ところが、ヘンな相手と揉めてみたり、どう考えてもこれは誤爆だろうというような「訴えてやる」メールが来たりするわけです。本当にややこしい案件なら弁護士の手を借りることになるのでしょうけど、挨拶代わりの訴えてやるメールにびびっていたら、ネットで情報発信なんかできません。でも、訴えてやると言われたらどうするか、というのは学校ではほとんど教えてくれない。しかも、日本の民事訴訟制度は恐ろしい事に(笑)、実は本人訴訟が基本なんですよ(外国の訴訟制度には、弁護士をけないとできない、となってるものがあるけど、日本では本人がやることになっていて、代理人を雇うのはあくまでもオプションです。弁護士に頼む人が多いけど、制度上はあくまでも本人訴訟)。ということは、訴訟対策の基礎的な部分は、普通の社会人のリテラシーとして、必要なので、本当は高校の社会科あたりでやっておくといいんでしょうけど、そうなっていませんね。
もう一つのリテラシーは、ネットにも共通なんですが、文章で他人に間違いなく状況を伝えるということかなあ、と思います。これは、今回別エントリで書いたように、訴状を書いてみてさらに実感したんですけどね。特定のフォーマットで書くとか、法律の内容に沿ったことを書くというのもあるのですが、それ以前の問題として、そもそも「他人が読んで状況がわかる文章」でないと話にならないでしょう。どうも、国語の授業で書かされる作文とも少し質の違うもののように思います。弁護士を頼めば、口頭で説明したことを元に書類は弁護士が書いてくれるでしょうけど、それでも説明が意味不明だったら書きようがないでしょうし。

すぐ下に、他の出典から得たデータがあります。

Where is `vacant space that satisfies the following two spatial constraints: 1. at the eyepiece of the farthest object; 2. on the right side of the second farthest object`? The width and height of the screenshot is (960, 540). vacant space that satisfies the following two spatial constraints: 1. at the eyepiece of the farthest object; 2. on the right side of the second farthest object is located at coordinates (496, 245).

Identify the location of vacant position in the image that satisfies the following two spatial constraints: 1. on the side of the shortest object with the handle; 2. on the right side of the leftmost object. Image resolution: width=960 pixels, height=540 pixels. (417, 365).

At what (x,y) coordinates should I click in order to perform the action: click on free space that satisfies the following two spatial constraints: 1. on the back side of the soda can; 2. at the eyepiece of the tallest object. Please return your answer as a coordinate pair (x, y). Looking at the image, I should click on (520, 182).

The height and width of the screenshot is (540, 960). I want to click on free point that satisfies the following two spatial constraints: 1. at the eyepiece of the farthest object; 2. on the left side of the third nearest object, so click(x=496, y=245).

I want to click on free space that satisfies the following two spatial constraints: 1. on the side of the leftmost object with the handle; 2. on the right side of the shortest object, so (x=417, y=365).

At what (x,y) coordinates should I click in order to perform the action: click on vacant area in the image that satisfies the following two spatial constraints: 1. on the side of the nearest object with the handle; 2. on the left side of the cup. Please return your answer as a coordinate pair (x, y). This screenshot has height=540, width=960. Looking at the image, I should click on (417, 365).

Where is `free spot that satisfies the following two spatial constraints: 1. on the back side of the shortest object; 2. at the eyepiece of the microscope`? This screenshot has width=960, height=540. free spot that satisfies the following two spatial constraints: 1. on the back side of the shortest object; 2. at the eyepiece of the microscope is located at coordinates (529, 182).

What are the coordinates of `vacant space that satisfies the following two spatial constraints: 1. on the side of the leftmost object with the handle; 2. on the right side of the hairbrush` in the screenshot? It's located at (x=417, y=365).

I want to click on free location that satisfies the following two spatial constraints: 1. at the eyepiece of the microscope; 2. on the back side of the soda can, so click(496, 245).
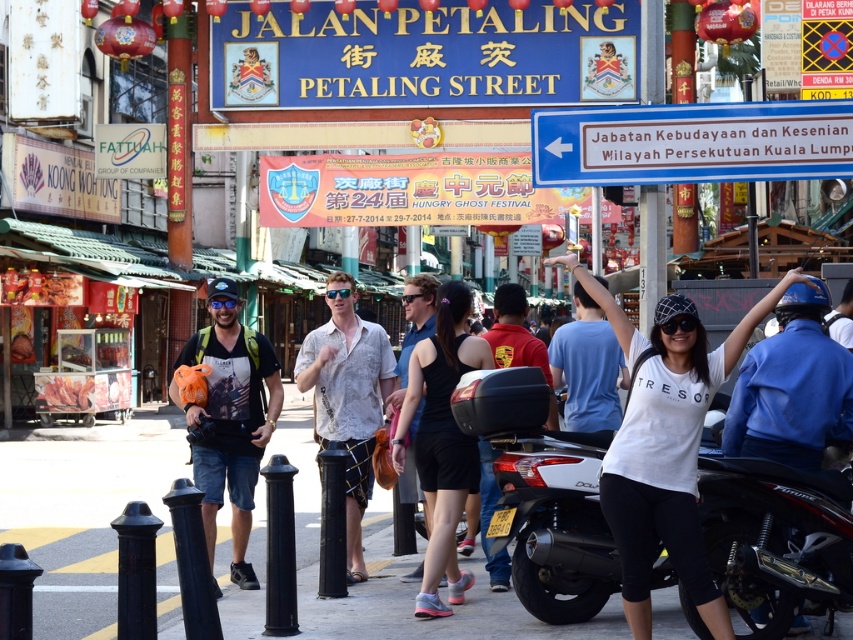
Is white cotton shirt at center behind red shirt at center?

No, it is not.

Is point (608, 296) less distant than point (503, 352)?

Yes, it is in front of point (503, 352).

Image resolution: width=853 pixels, height=640 pixels. I want to click on white cotton shirt at center, so click(665, 444).

Does gray concrete pavement at center appear on the right side of black matte tank top at center?

In fact, gray concrete pavement at center is to the left of black matte tank top at center.

Can you confirm if gray concrete pavement at center is positioned below black matte tank top at center?

Yes.

Locate an element on the screen. This screenshot has width=853, height=640. gray concrete pavement at center is located at coordinates (90, 513).

The height and width of the screenshot is (640, 853). I want to click on gray concrete pavement at center, so click(90, 513).

Does point (386, 616) come in front of point (752, 372)?

No, it is behind (752, 372).

Is point (137, 452) more distant than point (796, 416)?

Yes, point (137, 452) is behind point (796, 416).

Image resolution: width=853 pixels, height=640 pixels. I want to click on gray concrete pavement at center, so click(90, 513).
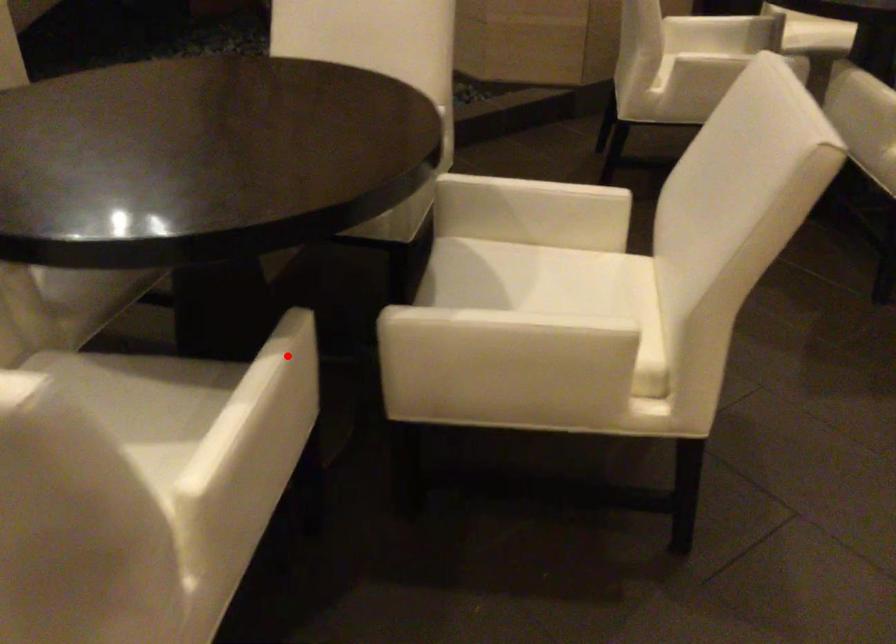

あとは……ネット利用で海外オークションなんかに手出しすると、非英語圏の個人を相手に連絡を取るなんてことになって大変ですね。相手がショップだと定型のオーダーフォームなんかがあって楽なんですが……。語学のハードルがまずある上に、距離が遠いので、何をするにも時間がかかる。それを見込んで何月何日に何をやったかという状況説明だけはこまめにやらないとトラブルの元になります。
私はたまたまリテラシーをこんなふうに捉えているのですけど、別の人はまた違った意見を持っておられるでしょう。難しいですね。

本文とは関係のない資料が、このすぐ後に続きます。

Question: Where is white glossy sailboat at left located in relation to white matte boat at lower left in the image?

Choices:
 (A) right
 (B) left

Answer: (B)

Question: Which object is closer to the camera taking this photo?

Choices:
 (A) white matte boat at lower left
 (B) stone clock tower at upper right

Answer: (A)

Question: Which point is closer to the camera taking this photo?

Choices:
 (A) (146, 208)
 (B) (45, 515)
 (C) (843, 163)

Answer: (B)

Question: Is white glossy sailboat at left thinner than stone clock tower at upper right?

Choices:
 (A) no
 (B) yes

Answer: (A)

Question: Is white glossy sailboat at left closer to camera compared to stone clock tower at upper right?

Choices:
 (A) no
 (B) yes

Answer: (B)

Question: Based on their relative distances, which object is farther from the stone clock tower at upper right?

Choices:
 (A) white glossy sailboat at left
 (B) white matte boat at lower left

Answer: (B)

でも、情報発信の自由度は確保したいと思っているので、どうすれば実現できるかは継続して考えていきたいです。ぶっちゃけ、教員Aが大学の後押しで産学連携してるネタが教員Bのニセ科学批判の対象、などという、学内で利益相反になることだって有り得るんですが、多分今の大学はこんなの想定してないでしょうね。
by うっま~ at 2007-03-12 11:07:12
Re:私個人の対処
> 教員Aが大学の後押しで産学連携してるネタが教員Bのニセ科学批判の対象
こういうのって、遠目から見ると学内政治の場外乱闘に見られてしまうような気も…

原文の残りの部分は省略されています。